Closed HansVRP closed 2 weeks ago

HansVRP commented 1 month ago

Currently when a multipolygon job is ran, and one or more have an invalid geometry, or no data available, the entire job fails.

It would be better to catch these errors and ensure the user does get the output from the valid polygons.

In addition the user has to get a sign which polygons succeeded and which did not

JeroenVerstraelen commented 1 month ago

This issue is related to Cropsar. Specifically when there are multiple load_collections in one process graph.

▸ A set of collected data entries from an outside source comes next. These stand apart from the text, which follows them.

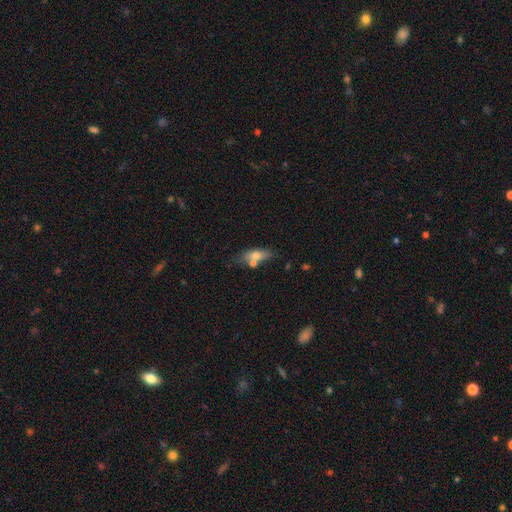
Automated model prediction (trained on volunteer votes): smooth_or_featured: smooth (p=0.63) [alt: featured or disk p=0.29]
how_rounded: in between (p=0.66) [alt: cigar-shaped p=0.29]
merging: none (p=0.53) [alt: merger p=0.26]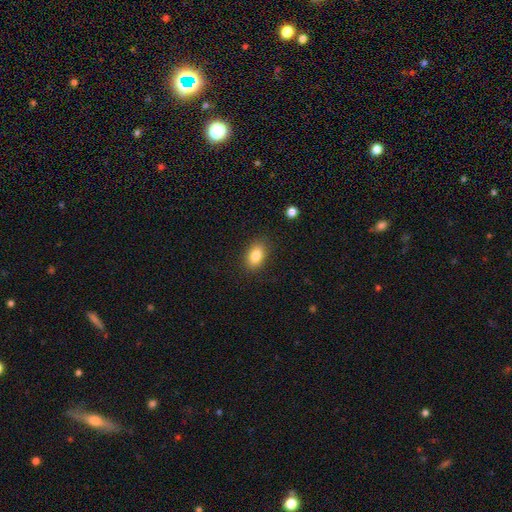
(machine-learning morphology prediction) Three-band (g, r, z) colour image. It shows a smooth galaxy with no disk features (84%) that is in between round and cigar-shaped (87%). Merging: none (86%).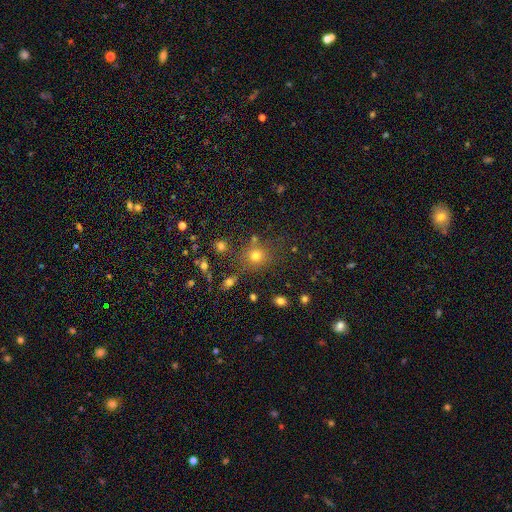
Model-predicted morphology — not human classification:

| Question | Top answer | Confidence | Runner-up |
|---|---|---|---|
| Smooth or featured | smooth | 73% | star or artifact (18%) |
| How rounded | round | 83% | in between (16%) |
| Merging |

HansVRP commented 1 month ago

j-24051737210441be92441beedd8ab5ce (60 polygons) j-240517e1cd064f9f88642efee3e8343a (6 polygons)

soxofaan commented 3 weeks ago

when a multipolygon job is ran, and one or more have an invalid geometry, or no data available, the entire job fails

as discussed, there are actually two independent and unrelated issues here:

HansVRP commented 3 weeks ago

In terms of the feature collection, I am not sure if it is indeed the best default behavior.

If you do have a feature collection consisting out op 9 valid and 1 invalid polygon. Will it start processing the valid ones until it hits the invalid one and then fail the entire job?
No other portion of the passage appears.